An iconic cluster of glass behemoths, Canary Wharf is a beacon of London’s financial prowess. Where the sharp suits and sharper brains work, it’s visible — and distinctly recognisable — from most spots along the Thames. However, it has never been known for nurturing its residential community.
In essence, it’s a Monday to Friday place. It passes the pint of milk test — in that milk is readily available from one of five shopping malls. And if you want a meal or a gift, there are more than 200 shops, bars, cafés and restaurants on hand seven days a week. Access to retail and leisure is not the problem here.
It’s just that Londoners who aren’t familiar with the area always refer to the lack of atmosphere — and it does tend to vanish on a Friday night.
So, can a new Crossrail station, twinned with a steady increase in fresh residential developments, inject heart and soul into this hard-nosed financial quarter?
New homes in Canary Wharf
Derelict docklands until the late Eighties, this Tower Hamlets location is first and foremost a business district, packed with 16 million square feet of offices and shops to serve the 100,000 people who work in the area.
Residential development has been something of an afterthought and largely dedicated to meeting the mid-week needs of local workers.
But this is changing. According to Rightmove, average prices for the area hover around £530,000 for a flat — near enough the London average.
Terrace properties cost an average £678,142 with semi-detached homes going for somewhere in the region of £858,400.
Prices in the area are similar to nearby Isle of Dogs at £531,078 and cheaper than Millwall, at £575,119. But the Crossrail route — the Elizabeth or “Lizzie” line — is the game changer.
THE LIZZIE LINE IS ON ITS WAY
The local property market will benefit from the opening of the Canary Wharf Crossrail stop next year, which will take journey times into Liverpool Street down from 22 minutes to just six, while the 33-minute run to Paddington will be slashed to 17, and trains to Heathrow airport will take just 39 minutes instead of the current 55.
Add this to existing transport links including the Jubilee line and the DLR and you are looking at one of the best-connected areas in the capital — but it needs homeowners to give it a real sense of community.
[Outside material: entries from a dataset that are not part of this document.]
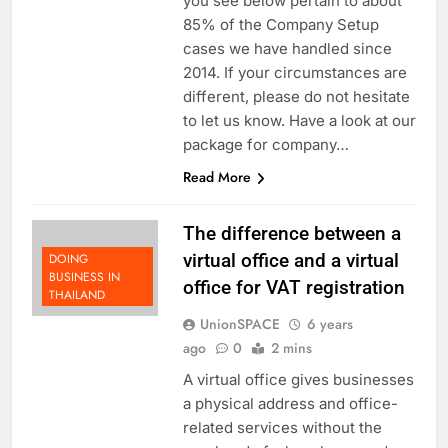
you see below pertain to about
85% of the Company Setup
cases we have handled since
2014. If your circumstances are
different, please do not hesitate
to let us know. Have a look at our
package for company…
Read More
The difference between a
virtual office and a virtual
DOING
BUSINESS IN
office for VAT registration
THAILAND
UnionSPACE
6 years
ago
0
2 mins
A virtual office gives businesses
a physical address and office-
related services without the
The issue of injecting life at weekends is being addressed. A calendar of events with a weekend focus is helping to provide some interest for local residents and is also drawing in a crowd from beyond the area.
Community groups are curating more on-site artwork and exhibitions, and with the Museum of London Docklands, community activities at Crossrail Place Roof Garden above the new Canary Wharf Crossrail station, an ice skating rink in winter and open-air events and food markets in summer, that all-important weekend buzz is certainly heading in the right direction.
WHAT’S FOR SALE?
As for new-build homes, at one end of the spectrum you have One Park Drive, a 58-storey tower by Tate Modern Switch House architects Herzog & de Meuron. Prices start from £575,000 for a studio, £750,000 for a one-bedroom flat, just over £1 million for a two-bedroom flat and £1.6 million for a three-bedroom flat.
Prices at the South Quay Plaza scheme by Berkeley Homes start at £770,000. At Manhattan Plaza and Horizons, both by Telford Homes, prices start at £699,750 for a two-bedroom flat and £1.4 million for a penthouse respectively.
Mount Anvil’s last remaining apartment at Dollar Bay is a penthouse, at £3.5 million.
Prices at Lansbury Square, a Bellway Homes scheme, start from £387,995 for a one-bedroom apartment and £494,995 for a two-bedroom flat. Bellway’s two-bedroom flats at its Dockside scheme start at £769,995.
I LOVE IT HERE. I FEEL VERY SAFE AND THE TRANSPORT’S PERFECT
Priya Narayan reserved her flat at Dockside, by Bellway Homes, at one of the developer’s Help to Buy events and also won an interior design and furniture package worth £20,000.
The 29-year-old risk manager had been renting a room in a two-bedroom flat in Turnberry Quay near Canary Wharf, and had been looking for a new home for three years.
“When I first started looking I was disappointed with the types of second-hand homes that were affordable to me and the locations they were in. But finding Dockside and using Help to Buy was a great opportunity,” she says. “I had missed out on two previous properties so as soon as the homes at Dockside were available, I had to have one.”
She reserved her seventh-floor apartment, worth £420,000, and moved in this summer: “I love Dockside. It is close to Canary Wharf and the water. I feel very safe in the area and I am really close to the DLR, which is perfect for me.
“The Crossrail station at Canary Wharf will bring lots of benefits.
“Property prices close to a Crossrail station are set to rise and by the time it arrives I am hoping to have paid off my government loan portion.
“Crossrail will bring more shops and restaurants and community to the area, which is great for weekends.
“I am looking forward to a faster link to Heathrow — I am sure this will take strain off the roads, too. Getting from east to west London is quite insane with the traffic, so Crossrail will only improve connectivity to the area and where I live.”